Although women make up roughly half of the world’s population, they remain largely underrepresented in the traditionally male-dominated domain of foreign and defence policy, a newly launched index has found.
A first of its kind, the index examines the proportion of women in foreign and security policy, the military, police, as well as in diplomacy and the armaments industry in EU member states and G20 countries.
The index is part of a global online campaign dubbed #SHEcurity initiated by Green MEP Hannah Neumann in cooperation with several security think-tanks and organisations to mark the 20th anniversary of UN resolution 1325 which focuses on Women, Peace and Security.
“There are so many inspiring women in the field of peace and security, yet, often they are overlooked,” Neumann told EURACTIV.
“So we wanted to give them visibility and change the picture many still have of the sector. But we also need to discuss the structural discrimination that persists,” she added.
Last week, Neumann presented a report on gender equality in foreign and security policy in the European Parliament, together with fellow Green MEP Ernest Urtasun.
“The EU should set an example in terms of gender equality and begin to apply these principles in their own institutions” but there is still “a long way to go,” the pair said in a statement.
According to data compiled for the index, the proportion of women in the male-dominated foreign affairs and security policy fields has increased over the past 20 years, but at a rate which is considered far too slow to bridge the gender gap.
The proportion of women in foreign policy is the closest to gender parity in France (41%) while it is 36.5% in Spain and only 23.9% in the European Parliament. The bottom half of the ranking is occupied by Slovakia, Malta and the Czech Republic with barely 11%.
More broadly, the representation of women in national parliaments is progressing equally slowly in the EU countries, with an estimated 37 years remaining until parity is reached, the index suggests.
The EU countries with the highest percentage of women in parliament are Spain and Finland but negative trends are observed in Croatia and the Netherlands where the share is decreasing, while numbers in Germany are stagnant.
At EU level, women currently make up 41% of members of the European Parliament, a proportion which increases by approximately 3.3 percentage points at each election, or 0.67 points per year.
“However, when comparing this trend with the European Parliament’s Foreign Affairs Committee (AFET) and the Subcommittee on Security and Defence (SEDE), the overall increasing representation of women in the European Parliament is not reflected in these committees,” the index states.
Based on current trends, it would take approximately 74 years to reach parity in the Parliament’s AFET committee and 103 year in SEDE, the research shows.
Compared to national parliaments, women made up for 25.5% of members in national foreign affairs committees in 2019 and it will take another estimated 48 years to reach parity there, while in national defence committees there is a 19.2% representation of women, with approximately 103 years left to reach parity.

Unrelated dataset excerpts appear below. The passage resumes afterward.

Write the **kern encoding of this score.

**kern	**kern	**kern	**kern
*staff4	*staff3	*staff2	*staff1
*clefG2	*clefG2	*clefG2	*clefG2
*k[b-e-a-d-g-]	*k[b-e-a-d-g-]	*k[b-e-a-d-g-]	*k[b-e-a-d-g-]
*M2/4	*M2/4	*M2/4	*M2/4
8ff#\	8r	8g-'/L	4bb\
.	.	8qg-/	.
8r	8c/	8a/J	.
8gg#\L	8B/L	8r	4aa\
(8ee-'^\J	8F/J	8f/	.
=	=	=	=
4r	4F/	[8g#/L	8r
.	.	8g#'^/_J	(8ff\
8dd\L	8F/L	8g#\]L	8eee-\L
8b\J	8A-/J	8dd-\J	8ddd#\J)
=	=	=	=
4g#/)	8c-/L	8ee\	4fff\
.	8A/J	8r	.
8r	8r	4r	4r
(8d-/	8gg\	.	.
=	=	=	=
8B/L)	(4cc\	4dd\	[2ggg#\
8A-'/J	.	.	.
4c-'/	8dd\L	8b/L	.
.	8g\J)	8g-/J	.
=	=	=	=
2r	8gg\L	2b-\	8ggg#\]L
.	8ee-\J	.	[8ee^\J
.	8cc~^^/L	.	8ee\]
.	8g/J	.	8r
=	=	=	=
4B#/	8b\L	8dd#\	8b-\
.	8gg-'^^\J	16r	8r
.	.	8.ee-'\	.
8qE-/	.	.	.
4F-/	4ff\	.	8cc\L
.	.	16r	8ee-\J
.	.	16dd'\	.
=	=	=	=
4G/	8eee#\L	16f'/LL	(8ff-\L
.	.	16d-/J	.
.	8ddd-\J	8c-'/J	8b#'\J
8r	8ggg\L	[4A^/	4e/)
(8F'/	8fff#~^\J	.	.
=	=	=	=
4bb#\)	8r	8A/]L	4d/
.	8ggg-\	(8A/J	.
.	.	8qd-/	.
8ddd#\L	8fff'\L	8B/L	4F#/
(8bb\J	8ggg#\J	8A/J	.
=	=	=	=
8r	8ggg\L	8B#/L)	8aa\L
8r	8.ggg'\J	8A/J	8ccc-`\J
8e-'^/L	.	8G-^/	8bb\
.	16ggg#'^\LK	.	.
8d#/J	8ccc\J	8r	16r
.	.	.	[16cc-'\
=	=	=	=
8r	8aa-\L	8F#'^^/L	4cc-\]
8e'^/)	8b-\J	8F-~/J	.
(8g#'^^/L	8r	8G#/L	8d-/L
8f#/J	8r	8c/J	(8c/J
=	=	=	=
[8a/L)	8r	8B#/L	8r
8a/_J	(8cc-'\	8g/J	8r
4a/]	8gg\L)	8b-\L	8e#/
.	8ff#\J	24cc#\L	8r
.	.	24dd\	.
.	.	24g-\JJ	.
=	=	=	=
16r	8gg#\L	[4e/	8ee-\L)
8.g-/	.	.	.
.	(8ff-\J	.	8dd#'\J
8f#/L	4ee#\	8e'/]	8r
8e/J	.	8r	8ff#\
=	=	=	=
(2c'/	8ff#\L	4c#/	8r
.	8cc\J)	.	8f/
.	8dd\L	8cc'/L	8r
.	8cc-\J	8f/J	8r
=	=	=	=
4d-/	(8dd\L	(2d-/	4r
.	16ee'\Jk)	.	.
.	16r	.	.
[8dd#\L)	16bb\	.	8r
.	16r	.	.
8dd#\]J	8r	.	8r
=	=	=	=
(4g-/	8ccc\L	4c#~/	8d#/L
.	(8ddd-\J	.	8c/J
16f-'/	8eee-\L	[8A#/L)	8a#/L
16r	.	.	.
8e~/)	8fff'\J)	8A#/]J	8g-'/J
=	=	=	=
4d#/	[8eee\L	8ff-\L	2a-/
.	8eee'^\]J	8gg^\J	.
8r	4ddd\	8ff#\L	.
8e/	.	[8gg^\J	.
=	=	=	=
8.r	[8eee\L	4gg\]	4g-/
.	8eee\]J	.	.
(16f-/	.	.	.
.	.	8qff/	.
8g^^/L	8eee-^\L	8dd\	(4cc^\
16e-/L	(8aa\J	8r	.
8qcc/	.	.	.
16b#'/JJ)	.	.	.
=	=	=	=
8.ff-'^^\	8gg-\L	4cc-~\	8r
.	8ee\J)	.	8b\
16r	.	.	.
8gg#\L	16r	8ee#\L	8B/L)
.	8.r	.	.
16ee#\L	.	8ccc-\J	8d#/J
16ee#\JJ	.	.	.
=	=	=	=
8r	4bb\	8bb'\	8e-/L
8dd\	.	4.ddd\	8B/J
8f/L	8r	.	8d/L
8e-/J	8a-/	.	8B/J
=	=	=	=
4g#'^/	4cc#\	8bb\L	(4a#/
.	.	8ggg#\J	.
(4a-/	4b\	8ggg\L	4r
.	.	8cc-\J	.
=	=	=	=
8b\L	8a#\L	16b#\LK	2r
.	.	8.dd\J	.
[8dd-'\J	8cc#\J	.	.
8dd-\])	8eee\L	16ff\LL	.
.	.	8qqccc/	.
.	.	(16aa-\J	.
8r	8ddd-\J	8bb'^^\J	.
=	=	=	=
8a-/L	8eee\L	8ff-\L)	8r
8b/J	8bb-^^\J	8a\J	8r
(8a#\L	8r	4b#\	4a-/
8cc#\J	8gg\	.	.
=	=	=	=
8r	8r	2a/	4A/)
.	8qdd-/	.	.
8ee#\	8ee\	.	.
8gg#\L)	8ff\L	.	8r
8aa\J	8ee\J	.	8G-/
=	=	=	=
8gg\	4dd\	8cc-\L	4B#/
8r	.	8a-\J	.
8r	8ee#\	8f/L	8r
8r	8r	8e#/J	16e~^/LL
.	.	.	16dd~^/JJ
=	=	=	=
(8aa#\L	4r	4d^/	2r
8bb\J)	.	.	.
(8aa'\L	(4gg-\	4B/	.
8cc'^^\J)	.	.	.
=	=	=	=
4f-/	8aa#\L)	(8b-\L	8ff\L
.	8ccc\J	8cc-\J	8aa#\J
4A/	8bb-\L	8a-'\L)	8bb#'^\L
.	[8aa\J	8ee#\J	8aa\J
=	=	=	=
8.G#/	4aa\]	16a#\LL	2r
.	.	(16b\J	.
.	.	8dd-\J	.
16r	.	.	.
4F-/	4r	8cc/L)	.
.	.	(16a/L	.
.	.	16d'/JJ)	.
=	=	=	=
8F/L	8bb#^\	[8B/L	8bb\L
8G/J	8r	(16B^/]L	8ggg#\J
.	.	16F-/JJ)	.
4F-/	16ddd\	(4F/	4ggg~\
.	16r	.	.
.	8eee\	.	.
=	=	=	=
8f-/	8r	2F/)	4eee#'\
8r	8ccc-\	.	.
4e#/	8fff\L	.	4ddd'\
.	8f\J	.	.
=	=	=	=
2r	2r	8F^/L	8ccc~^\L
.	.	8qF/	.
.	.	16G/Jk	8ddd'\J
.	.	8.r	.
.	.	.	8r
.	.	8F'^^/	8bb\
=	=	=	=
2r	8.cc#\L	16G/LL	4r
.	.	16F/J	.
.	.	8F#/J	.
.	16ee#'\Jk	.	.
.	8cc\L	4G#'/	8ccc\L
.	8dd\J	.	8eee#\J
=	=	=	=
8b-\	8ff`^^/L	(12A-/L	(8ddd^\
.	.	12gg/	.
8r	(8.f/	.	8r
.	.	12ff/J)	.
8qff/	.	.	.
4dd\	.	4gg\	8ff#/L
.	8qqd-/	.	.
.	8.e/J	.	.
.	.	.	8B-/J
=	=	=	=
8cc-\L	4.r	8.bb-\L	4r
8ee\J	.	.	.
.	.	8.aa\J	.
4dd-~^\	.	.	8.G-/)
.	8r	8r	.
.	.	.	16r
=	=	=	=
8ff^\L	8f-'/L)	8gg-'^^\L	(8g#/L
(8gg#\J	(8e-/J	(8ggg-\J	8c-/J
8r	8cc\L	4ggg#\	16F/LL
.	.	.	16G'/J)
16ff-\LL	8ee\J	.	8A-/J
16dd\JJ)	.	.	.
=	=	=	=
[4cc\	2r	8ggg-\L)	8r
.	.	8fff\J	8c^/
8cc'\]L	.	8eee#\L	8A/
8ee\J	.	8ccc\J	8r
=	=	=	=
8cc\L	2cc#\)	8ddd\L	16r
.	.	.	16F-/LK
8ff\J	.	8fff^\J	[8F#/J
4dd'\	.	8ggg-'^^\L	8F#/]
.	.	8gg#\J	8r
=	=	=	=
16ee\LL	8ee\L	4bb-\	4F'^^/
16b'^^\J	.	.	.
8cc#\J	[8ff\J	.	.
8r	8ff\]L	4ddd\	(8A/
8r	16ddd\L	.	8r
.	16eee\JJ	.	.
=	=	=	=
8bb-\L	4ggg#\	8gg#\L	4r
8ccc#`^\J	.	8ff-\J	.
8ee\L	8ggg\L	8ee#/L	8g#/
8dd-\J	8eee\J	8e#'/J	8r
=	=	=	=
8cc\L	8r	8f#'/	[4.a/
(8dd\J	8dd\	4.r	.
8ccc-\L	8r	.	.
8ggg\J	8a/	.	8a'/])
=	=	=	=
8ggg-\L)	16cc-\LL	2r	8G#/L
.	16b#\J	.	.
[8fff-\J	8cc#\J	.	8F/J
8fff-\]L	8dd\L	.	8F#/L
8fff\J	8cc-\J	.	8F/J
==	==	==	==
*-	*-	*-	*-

In 2019, around 25% of all foreign ministers in EU and G20 states have been or are women and 23.3% are defence ministers
The rate of incorporation into these decision-making bodies is too slow, according to the report, which says “equitable representation” in the political sphere “is almost a hundred years away.”
In diplomacy, around 25% of ambassadors in the EU and the G20 are women, although their average representation in the diplomatic corps is around 43%.
In the European External Action Service (EEAS), 34.9% of officials are women and there are countries that achieve equity and even exceed 50%, such as Australia, Denmark, Estonia, Finland, Latvia, Lithuania, Slovenia, and Sweden.
“But the higher the rank, the lower the percentage of women,” the research found.
In the military, it is estimated that “equality will take between 325 (EU) and 465 (NATO) years, depending on the progress between 2009 and 2018,” the report stated, adding that women now represent around 11% of military personnel. In national armies, there is no country where female presence reaches 20%.
Hungary, Austria and Slovenia had the highest presence of women in their armed forces, while Austria and Italy scored lowest in the EU context.
In the UN, only 36% of women were appointed as heads of peacekeeping missions while 48% were deputy directors. In civilian missions under the EU Common Security and Defense Policy (CSDP) only 20% are women and, in military missions, they are simply not in charge.
“We have to break that pattern, we need women at the negotiating tables,” Neumann told reporters at a press conference to mark the release of the report. “Mainly men” are represented in peace-making efforts and not “women or people who suffered in war,” she said.
“When women have a place at the table, peace talks are less likely to fail, and the resulting agreement lasts longer. Women also play a crucial role in the prevention of conflicts, peacekeeping, and reconstruction,” she added.